Here’s a Fool For You
Sarrah Loyce
If I had a penny for every brilliant thought,
I’d remain a penniless fool.
If brilliance is “distinguished
by unusual mental keenness”,
I’d rather remain a fool. “One lacking in common powers of understanding”.
I find it highly ironic; the oddity of the hated, of the praised
the fool is found uncommon;
the brilliant unusual and odd.
Both measured by their mentality, the capacity of the brain. The is no fool,
nor wise one.
Can I not be brilliant fool? Unusually keen in my lacking
of the common understanding?
Can I also be foolishly brilliant? My lacking common thought
to make me unusual and keen,
to uncommon understanding?
If you call a thought uncommon, a thought I may have had,
am I brilliant, or a fool? If you disagree,
a fool!
If not, my brilliance exceeds all before!

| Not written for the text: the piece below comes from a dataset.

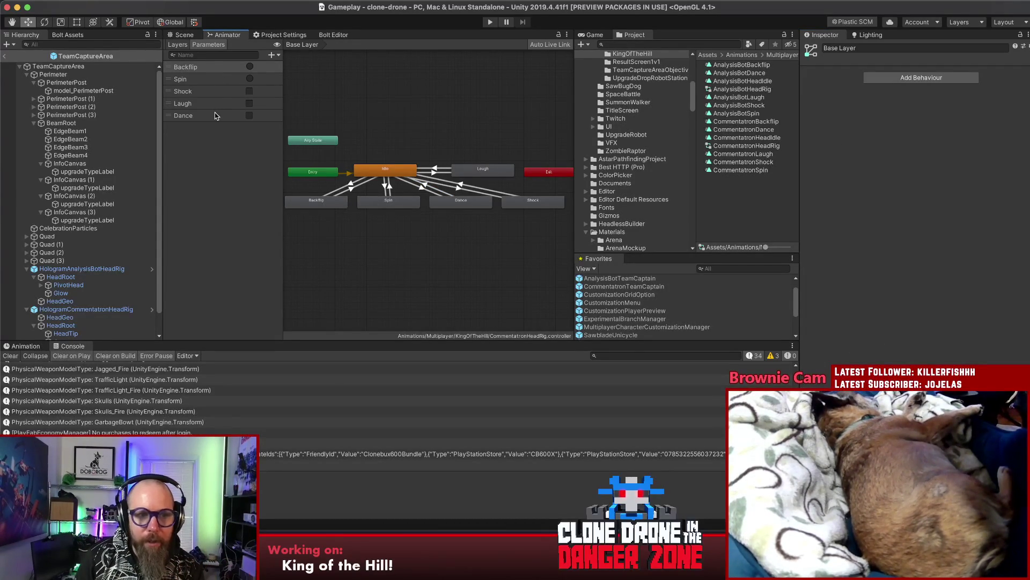
Step: Review the Spin, Shock, Laugh and Dance entries in the Parameters list
{"action": "left_click", "coordinate": [211, 91]}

Ah, but who is really uncommon, if everyone agrees?
Who can be a brilliant thinker, if only having common thought? That would defy
the definition, and rend my thinking
common.
So what was it that I said, that supposedly “brilliant” thought?
Ah yes, it was common, like everyday chimney soot.
Hiding in every chimney, in every house, every living room.
Cleaning it out may be messy, intelligence, is only
willingness to hold a broom.
The effort, to pick through, the soot.
To get on hands and knees, to scrub.
Dirty, difficult.
So brilliance? Foolishness?
That’s just pretending you didn’t get it from the soot.